(Rendered images with source text)
————————
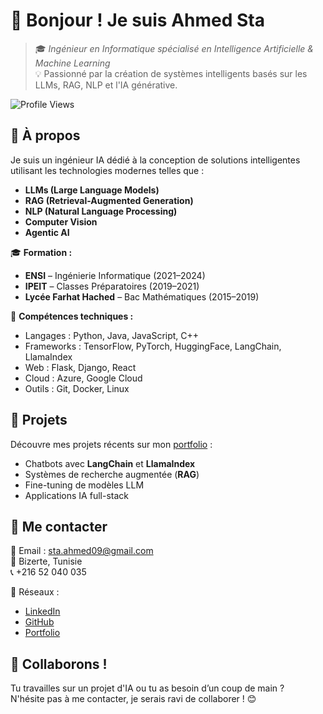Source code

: # 👋 Bonjour ! Je suis Ahmed Sta

> 🎓 *Ingénieur en Informatique spécialisé en Intelligence Artificielle & Machine Learning*  
> 💡 Passionné par la création de systèmes intelligents basés sur les LLMs, RAG, NLP et l'IA générative.

![Profile Views](https://komarev.com/ghpvc/?username=ahmed-sta&label=Profile%20Views&color=blue )

## 🧠 À propos

Je suis un ingénieur IA dédié à la conception de solutions intelligentes utilisant les technologies modernes telles que :
- **LLMs (Large Language Models)**
- **RAG (Retrieval-Augmented Generation)**
- **NLP (Natural Language Processing)**
- **Computer Vision**
- **Agentic AI**

🎓 **Formation :**
- **ENSI** – Ingénierie Informatique (2021–2024)
- **IPEIT** – Classes Préparatoires (2019–2021)
- **Lycée Farhat Hached** – Bac Mathématiques (2015–2019)

🔧 **Compétences techniques :**
- Langages : Python, Java, JavaScript, C++
- Frameworks : TensorFlow, PyTorch, HuggingFace, LangChain, LlamaIndex
- Web : Flask, Django, React
- Cloud : Azure, Google Cloud
- Outils : Git, Docker, Linux

## 🚀 Projets

Découvre mes projets récents sur mon [portfolio](https://ahmed-sta-website.netlify.app/ ) :
- Chatbots avec **LangChain** et **LlamaIndex**
- Systèmes de recherche augmentée (**RAG**)
- Fine-tuning de modèles LLM
- Applications IA full-stack

## 🔗 Me contacter

📩 Email : [sta.ahmed09@gmail.com](mailto:sta.ahmed09@gmail.com)  
📍 Bizerte, Tunisie  
📞 +216 52 040 035

🔗 Réseaux :
- [LinkedIn](https://www.linkedin.com/in/ahmed-sta/ )
- [GitHub](https://github.com/STAAHMED11 )
- [Portfolio](https://ahmed-sta-website.netlify.app/ )


## 🙌 Collaborons !

Tu travailles sur un projet d'IA ou tu as besoin d’un coup de main ?  
N'hésite pas à me contacter, je serais ravi de collaborer ! 😊
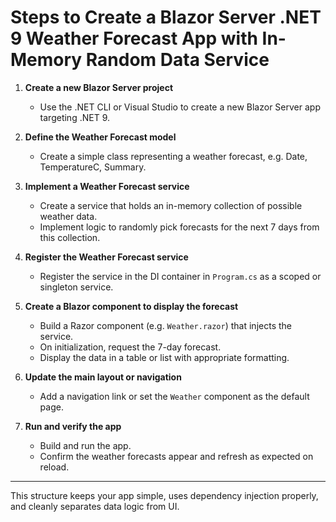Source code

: # Steps to Create a Blazor Server .NET 9 Weather Forecast App with In-Memory Random Data Service

1. **Create a new Blazor Server project**
   - Use the .NET CLI or Visual Studio to create a new Blazor Server app targeting .NET 9.

2. **Define the Weather Forecast model**
   - Create a simple class representing a weather forecast, e.g. Date, TemperatureC, Summary.

3. **Implement a Weather Forecast service**
   - Create a service that holds an in-memory collection of possible weather data.
   - Implement logic to randomly pick forecasts for the next 7 days from this collection.

4. **Register the Weather Forecast service**
   - Register the service in the DI container in `Program.cs` as a scoped or singleton service.

5. **Create a Blazor component to display the forecast**
   - Build a Razor component (e.g. `Weather.razor`) that injects the service.
   - On initialization, request the 7-day forecast.
   - Display the data in a table or list with appropriate formatting.

6. **Update the main layout or navigation**
   - Add a navigation link or set the `Weather` component as the default page.

7. **Run and verify the app**
   - Build and run the app.
   - Confirm the weather forecasts appear and refresh as expected on reload.

---

This structure keeps your app simple, uses dependency injection properly, and cleanly separates data logic from UI.
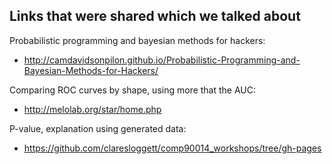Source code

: ## Links that were shared which we talked about

Probabilistic programming and bayesian methods for hackers:
* http://camdavidsonpilon.github.io/Probabilistic-Programming-and-Bayesian-Methods-for-Hackers/

Comparing ROC curves by shape, using more that the AUC:
* http://melolab.org/star/home.php

P-value, explanation using generated data:
* https://github.com/claresloggett/comp90014_workshops/tree/gh-pages
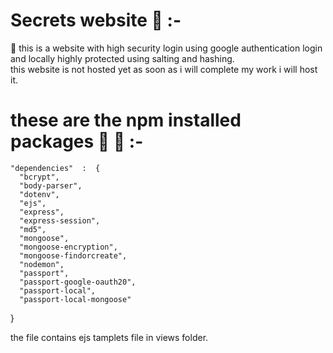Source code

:  # Secrets website 🚱  :-  

 🦖 this is a website with high security login using google authentication  login and locally highly protected using salting and hashing.   
    this website is not hosted yet as soon as i will complete my work i will host it.
    
    
   # these are the npm installed packages 📧  🦖 :-
    
    "dependencies"  :  {
      "bcrypt",
      "body-parser",
      "dotenv",
      "ejs",
      "express",
      "express-session",
      "md5",
      "mongoose",
      "mongoose-encryption",
      "mongoose-findorcreate",
      "nodemon",
      "passport",
      "passport-google-oauth20",
      "passport-local",
      "passport-local-mongoose"
  }
 
 
 the file contains ejs tamplets file in views folder.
————————
WHAT IS REQUIRED:
Retyping should start at the first line of the data above and stop after the line with "2. **Define the Weather Forecast model**", and no picture should be included.

YOUR RESPONSE:
Source code

: # 👋 Bonjour ! Je suis Ahmed Sta

> 🎓 *Ingénieur en Informatique spécialisé en Intelligence Artificielle & Machine Learning*  
> 💡 Passionné par la création de systèmes intelligents basés sur les LLMs, RAG, NLP et l'IA générative.

![Profile Views](https://komarev.com/ghpvc/?username=ahmed-sta&label=Profile%20Views&color=blue )

## 🧠 À propos

Je suis un ingénieur IA dédié à la conception de solutions intelligentes utilisant les technologies modernes telles que :
- **LLMs (Large Language Models)**
- **RAG (Retrieval-Augmented Generation)**
- **NLP (Natural Language Processing)**
- **Computer Vision**
- **Agentic AI**

🎓 **Formation :**
- **ENSI** – Ingénierie Informatique (2021–2024)
- **IPEIT** – Classes Préparatoires (2019–2021)
- **Lycée Farhat Hached** – Bac Mathématiques (2015–2019)

🔧 **Compétences techniques :**
- Langages : Python, Java, JavaScript, C++
- Frameworks : TensorFlow, PyTorch, HuggingFace, LangChain, LlamaIndex
- Web : Flask, Django, React
- Cloud : Azure, Google Cloud
- Outils : Git, Docker, Linux

## 🚀 Projets

Découvre mes projets récents sur mon [portfolio](https://ahmed-sta-website.netlify.app/ ) :
- Chatbots avec **LangChain** et **LlamaIndex**
- Systèmes de recherche augmentée (**RAG**)
- Fine-tuning de modèles LLM
- Applications IA full-stack

## 🔗 Me contacter

📩 Email : [sta.ahmed09@gmail.com](mailto:sta.ahmed09@gmail.com)  
📍 Bizerte, Tunisie  
📞 +216 52 040 035

🔗 Réseaux :
- [LinkedIn](https://www.linkedin.com/in/ahmed-sta/ )
- [GitHub](https://github.com/STAAHMED11 )
- [Portfolio](https://ahmed-sta-website.netlify.app/ )


## 🙌 Collaborons !

Tu travailles sur un projet d'IA ou tu as besoin d’un coup de main ?  
N'hésite pas à me contacter, je serais ravi de collaborer ! 😊
Source code

: # Steps to Create a Blazor Server .NET 9 Weather Forecast App with In-Memory Random Data Service

1. **Create a new Blazor Server project**
   - Use the .NET CLI or Visual Studio to create a new Blazor Server app targeting .NET 9.

2. **Define the Weather Forecast model**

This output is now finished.